Job. Could the lines from the start of the data through the line with "-14,7 +14,7 @@" be set down exactly, with no pictures among them?

[Start of Attachment]

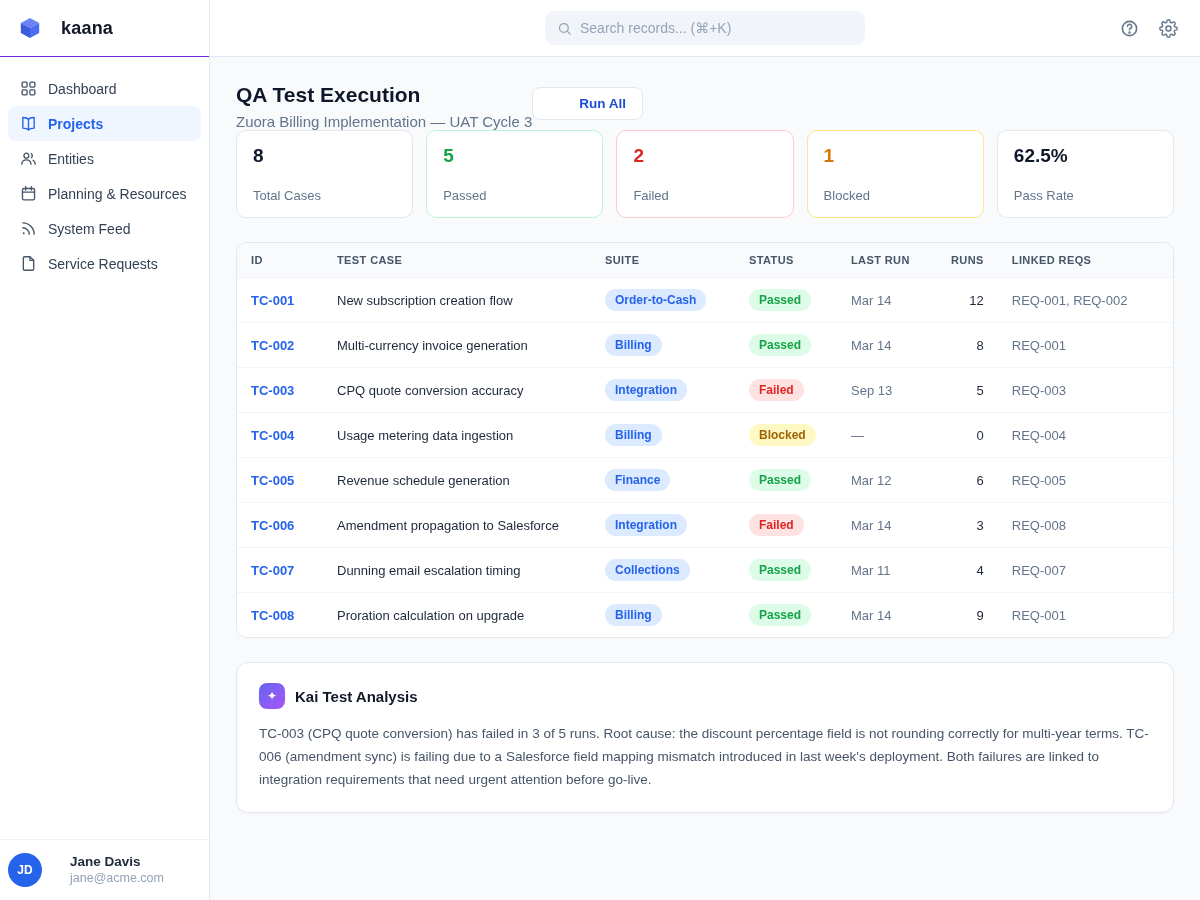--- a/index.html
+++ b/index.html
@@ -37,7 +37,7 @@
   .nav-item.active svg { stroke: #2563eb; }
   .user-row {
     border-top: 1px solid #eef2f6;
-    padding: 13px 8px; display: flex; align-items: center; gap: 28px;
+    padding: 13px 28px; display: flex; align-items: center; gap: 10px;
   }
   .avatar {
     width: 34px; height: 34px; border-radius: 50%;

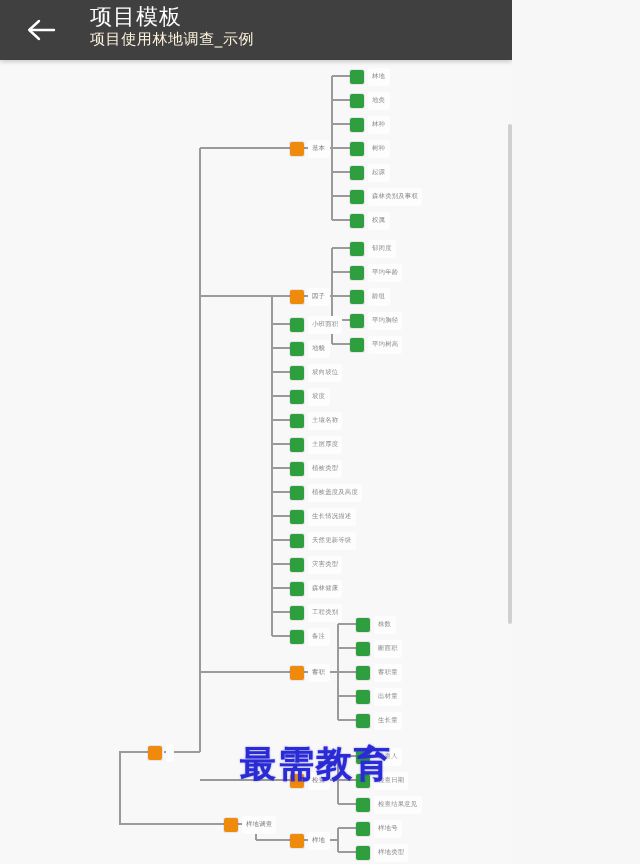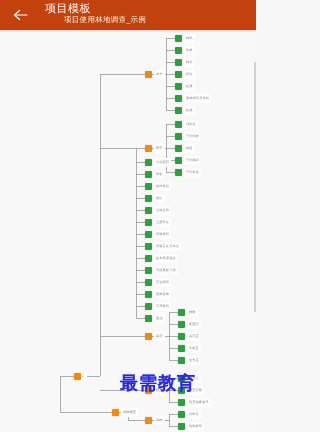--- a/index.html
+++ b/index.html
@@ -14,7 +14,7 @@
   
   .appbar{
     position:absolute;left:0;top:0;width:256px;height:30px;
-    background:#c2410c;
+    background:#404040;
     box-shadow:0 1px 2px rgba(0,0,0,.18);
     z-index:40;
     text-decoration:underline;

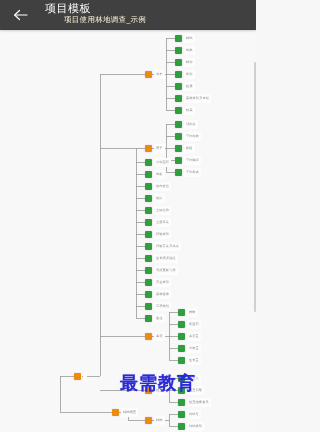--- a/index.html
+++ b/index.html
@@ -32,7 +32,7 @@
   .bar-sub{
     position:absolute;left:45px;top:15px;
     font-size:7.5px;line-height:10px;color:#fdf3dd;
-    letter-spacing:.3px;white-space:nowrap;margin-left:19px;
+    letter-spacing:.3px;white-space:nowrap;
   }
 
   

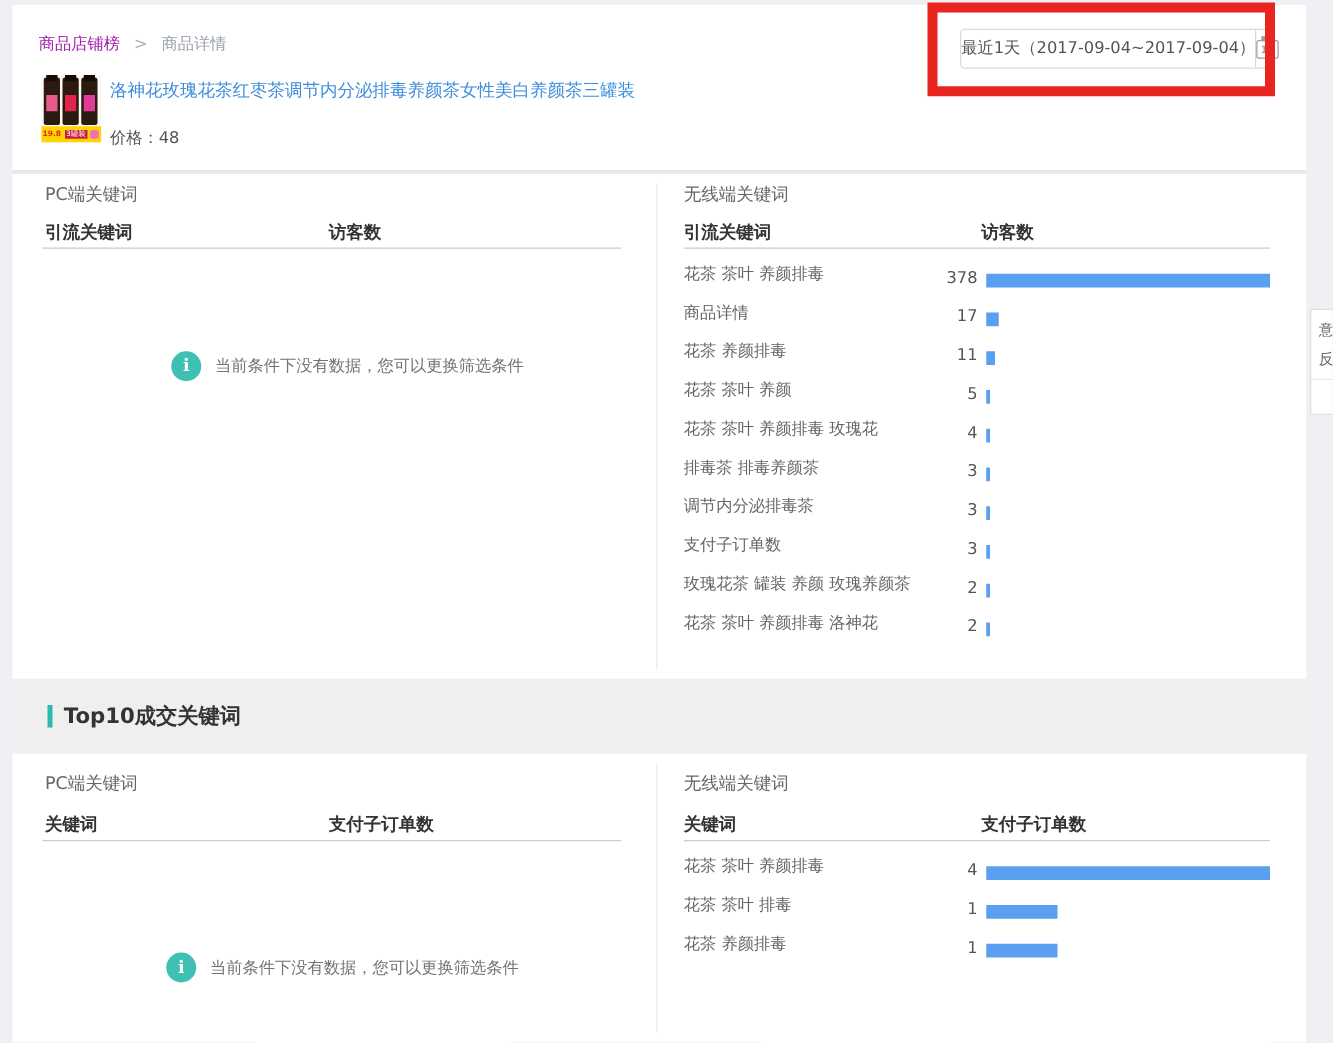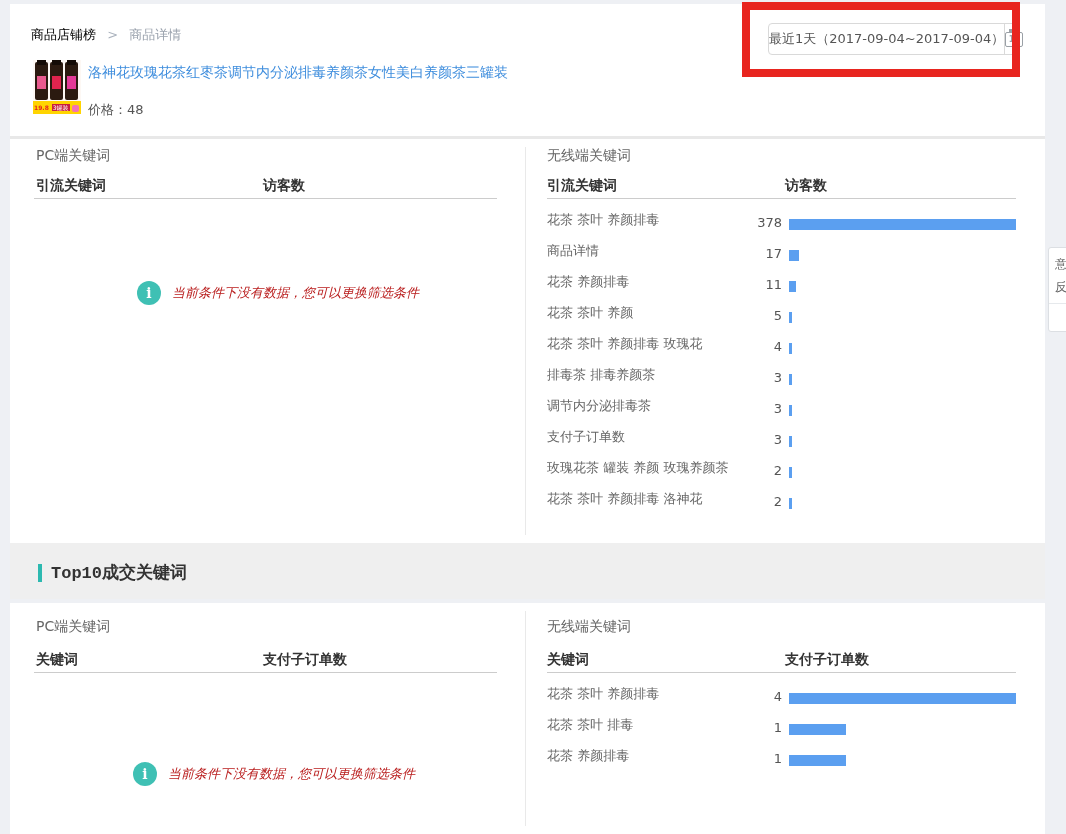--- a/index.html
+++ b/index.html
@@ -13,7 +13,7 @@
   
   #product-card { left:10px; top:4px; width:1035px; height:132px; }
   .breadcrumb { position:absolute; left:21px; top:22px; font-size:13px; }
-  .crumb-link { color:#000000; cursor:pointer; }
+  .crumb-link { color:#a21caf; cursor:pointer; }
   .crumb-sep { color:#aab2bd; margin:0 7px; }
   .crumb-cur { color:#9aa2ad; }
   .thumb { position:absolute; left:23px; top:56px; width:48px; height:54px; background:#fdf8f4; overflow:hidden; cursor:pointer; }

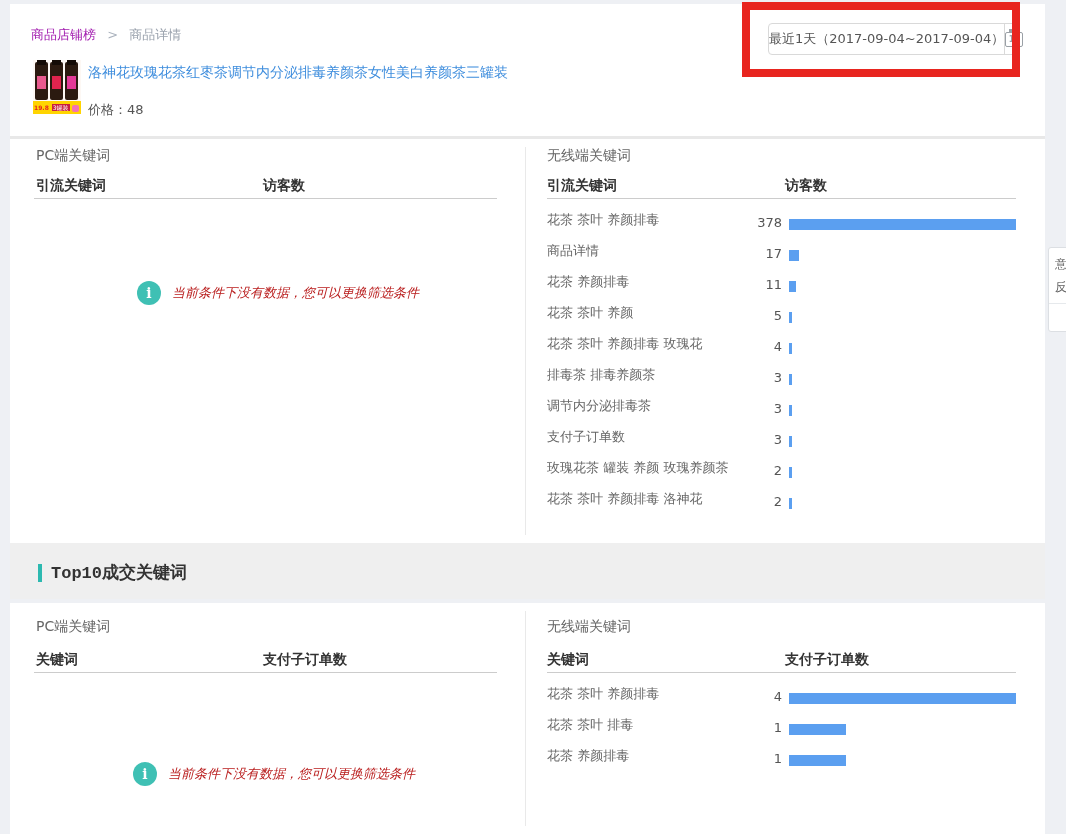--- a/index.html
+++ b/index.html
@@ -65,7 +65,7 @@
   .info-icon { width:24px; height:24px; border-radius:50%; background:#3fc0b4; color:#fff;
     font-size:14px; font-weight:bold; text-align:center; line-height:24px; margin-right:11px;
     font-family:"DejaVu Serif","Liberation Serif",serif; }
-  .empty-text { font-size:13px; color:#b91c1c;font-style:italic; }
+  .empty-text { font-size:13px; color:#737373; }
 
   
   #feedback-tab { position:absolute; left:1048px; top:247px; width:42px; height:85px;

[End of Attachment]

Solution to this problem.
--- a/index.html
+++ b/index.html
@@ -37,7 +37,7 @@
   .nav-item.active svg { stroke: #2563eb; }
   .user-row {
     border-top: 1px solid #eef2f6;
-    padding: 13px 8px; display: flex; align-items: center; gap: 28px;
+    padding: 13px 28px; display: flex; align-items: center; gap: 10px;
   }
   .avatar {
     width: 34px; height: 34px; border-radius: 50%;

--- a/index.html
+++ b/index.html
@@ -14,7 +14,7 @@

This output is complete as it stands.